Die Grünen haben mittlerweile ja einige Probleme zu erklären, was sie eigentlich wollen. Binnen zwanzig Jahren entwickelten sie sich von einer radikal-ökologischen, linken und pazifistischen Bewegung zu einer Partei, die sich als Programm Wischiwaschi auf die Fahnen schreibt, einer Partei, die bei Bedarf das Programm auch umformuliert: Waschiwischi heißt es dann. Wenn es darum geht, auch ein bißchen Macht zu haben, werden flugs die Ziele, die Forderungen, die Kleinigkeiten, hinter denen man gerade noch steht, über Bord geworfen. Das nennen die Grünen Realpolitik.

Der oberste Mentor dieser Politik macht es seinen Mitstreitern vor: Joschka Fischer, Erster Umfaller und Ultra-Opportunist der Partei, läuft ­ wer kommt in meine Arme? ­ immer in die des Nächstmächtigen: Kanzler Schröder, US-Demokratin Albright, US-Republikaner Powell. Das verschafft dem Joschka Reputation und eine Art Stellvertretermacht ­ und so auch seiner Partei: Da nimmt man schon mal einen kleinen Krieg in Kauf.

Wer aber denkt, dieser Partei ginge es um nichts Inhaltliches mehr, schließlich um nichts als die Macht, wurde jetzt eines Besseren belehrt. An der Basis regt es sich. Vor kurzem ließ die Grünen-Fraktion der BVV Mitte alle Welt per Fax von ihrem letzten großen Erfolg wissen. Stolz verkündete man, in der Sitzung vom 21. Juni habe die BVV einen "Antrag der grünen Fraktion direkt beschlossen, in weiten Bereichen des Neuen Stadthauses, dem Sitz der BVV und ihrer Fraktionen, ein Rauchverbot zu erlassen". Grandios! Ein Sieg der Umweltschützer: Die weiten Bereiche ­ das ist immerhin der gesamte Flur des dritten Obergeschosses! Und dort darf keiner mehr rauchen!

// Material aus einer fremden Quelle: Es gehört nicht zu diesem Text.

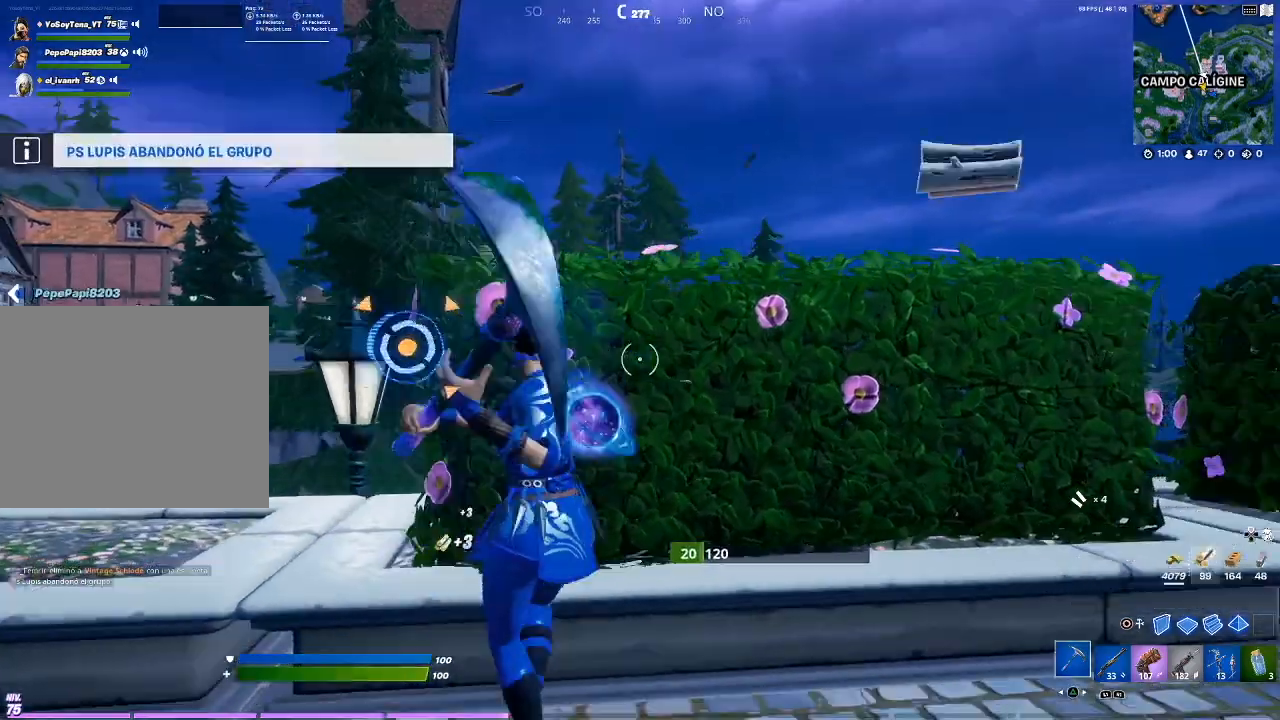
Gameplay with a controller (PlayStation layout); each line is a JSON object with the inputs held at the frame after it. "events" lists button and stick changes between this image and that frame as [ms after this image, input, new state], when the widget could be followed in between. Not read: L3 R3.
{"buttons": [], "events": [[34, "R1", "down"], [167, "CROSS", "down"], [167, "R1", "up"], [301, "CROSS", "up"], [367, "TRIANGLE", "down"], [467, "TRIANGLE", "up"]]}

Es gibt bei den Grünen also doch noch Menschen, die Ideale haben, die aktiv für den Umweltschutz eintreten, Revolutionäre. Einer von ihnen, Stephan von Dassel, sagt: „Zeitweise war die Situation vor dem Sitzungssaal der BVV unerträglich. NichtraucherInnen waren genötigt, sich durch dichte Qualm-Schwaden zu kämpfen. Damit ist jetzt endlich Schluß!" Es ist gut, wenn man weiß, wofür es sich zu kämpfen lohnt. Und noch dazu zeigen kann, wie man konsequent ­ und erfolgreich ­ grüne Politik treibt.